Ayer, el gobierno encabezado por George Bush atravesó institucionalmente la frágil frontera entre la social democracia y el absolutismo. Hasta ahora se había experimentado con prácticas dictatoriales sin el refrendo del Poder Legislativo. Ahora se aprobó en el Congreso la legalización de las torturas. Fue una gestión desesperada de los halcones de la Casa Blanca. Incluso Bush visitó el Senado en la mañana, horas antes de la votación, para forzar con su presencia la decisión favorable. Se disfrazó esta medida atroz de un paso más en la lucha contra el terrorismo y por la implantación de «la libertad y la democracia». Este paso recuerda al Reichstag alemán cuando abolió los partidos políticos y el gobierno de Hitler inició la represión antijudía encubriéndola con la purificación de la raza aria.
A partir de ahora serán lícitos los encarcelamientos clandestinos, se concederá amnistía por los crímenes de guerra, el Poder Judicial no podrá intervenir en las decisiones represivas del Ejecutivo. Los acusados no podrán tener acceso a las pruebas de su inculpación. El rechazo a las convenciones de Ginebra es una manifestación más de la barbarie que reina en Washington. Ha sido abolido en Estados Unidos el derecho de habeas corpus, una de las conquistas de la humanidad que data de la Carta Magna inglesa, aprobada en el siglo XIII: Bush ha ingresado a Estados Unidos en la alta Edad Media. Incluso no se puede demandar al gobierno por estas iniquidades. El New York Times afirmó, en un editorial, que el país había entrado en uno de los momentos más bajos de su «democracia». El almirante retirado John Hutson declaró que su país se había convertido, con estas medidas, en una república bananera más. Muchos analistas consideran que el paso dado tiene que ver con las próximas elecciones parlamentarias de noviembre y el deseo de los candidatos y del partido republicano de aparecer como una alternativa fuerte, que no vacila al aplicar la mano dura. Bush maniobra también con la reducción de los precios de la gasolina para conquistarse a un electorado dubitativo.
Todavía están en el aire las acertadas palabras del presidente Chávez definiendo a Bush como el diablo y advirtiendo el olor a azufre que su presencia había dejado en el podio de Naciones Unidas. Algunas figuras políticas estadounidenses protestaron porque se había ofendido a su dirigente. En realidad Chávez fue parco y no dijo ninguna falacia al acusar a Bush de alcohólico y de «hijo de papá». Un mandatario que está cometiendo esta cadena de atrocidades no merece ningún respeto. Más bien hay que velar por el daño potencial que dejará su período de gobierno.

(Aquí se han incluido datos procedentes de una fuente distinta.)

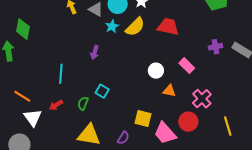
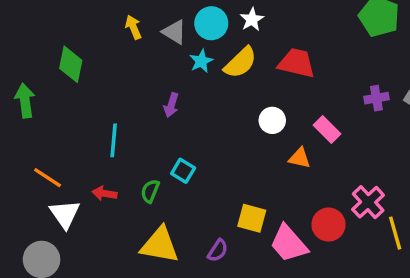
green diamond: (23, 29) -> (71, 64), moved
white circle: (156, 71) -> (272, 120), moved
orange triangle: (169, 91) -> (300, 158), moved
pink cross: (202, 99) -> (368, 202), moved
red arrow: (56, 105) -> (104, 193), turned 40

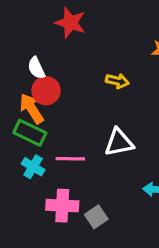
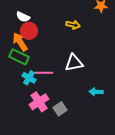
white semicircle: (36, 68) -> (23, 17), turned -40
cyan cross: (33, 167) -> (29, 78), moved
pink cross: (62, 206) -> (39, 102), turned -36

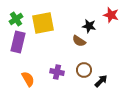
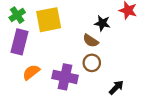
brown circle: (84, 70) -> (92, 63), moved
purple cross: (57, 72) -> (65, 77), size x1.5
orange semicircle: (28, 79) -> (31, 72), moved, turned -98

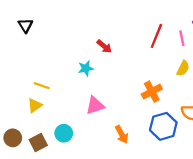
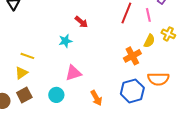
orange cross: (152, 92) -> (132, 56), moved
cyan circle: (64, 133) -> (56, 95), moved
brown square: (38, 143) -> (24, 95), moved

Un obstáculo adicional se le ha presentado con el nuevo libro de Bob Woodward, que será puesto a la venta por Simon & Schuster en los próximos días, «Estado de negación», en el cual se aportan pruebas de los desacuerdos, incoherencias y pugnas que existen entre los colaboradores de Bush. Woodward da cuenta de las diferencias entre Colin Powell y Rumsfeld. Bush llegó a increpar a Powell ─cuando se decidía la invasión a Irak a la cual el ex general y Secretario de Estado se oponía─, al decirle que ya era hora que vistiera el uniforme militar. También informa de la incompatibilidad entre Rumsfeld y Condoleezza. El Secretario de Defensa no respondía los llamados telefónicos de la Asesora de Seguridad Nacional y Bush tuvo que instarlo a que lo hiciera. El libro es un compendio de los antagonismos, anarquía, marañas y desconcierto que prevalecen en el gabinete del incompetente Bush. Recordemos que Woodward, junto a Carl Bernstein, fue autor de los sensacionales reportajes publicados en el Washington Post que revelaron toda la trama siniestra del gobierno de Nixon y Watergate.
Con el Acta Patriótica de Bush se violaban los derechos constitucionales y las libertades civiles ampliando las posibilidades de registros ilegales, supervisión telefónica, arrestos sin habeas corpus, juicios militares por delitos civiles, investigaciones de expedientes bancarios, médicos, siquiátricos y estudiantiles, grabaciones telefónicas, pesquisas por internet y encarcelamiento por sospecha. Un verdadero catálogo de medidas draconianas empleadas por el totalitarismo nazi fascista. Este nuevo escalón en la violación de los derechos humanos se une a las muchas medidas anteriormente tomadas, sólo que ahora tendrán validez constitucional. El gobierno de Bush está convirtiendo a Estados Unidos en una nación fascista, con legitimidad, tornándolo en una potencia imperial que practica un despotismo enmascarado.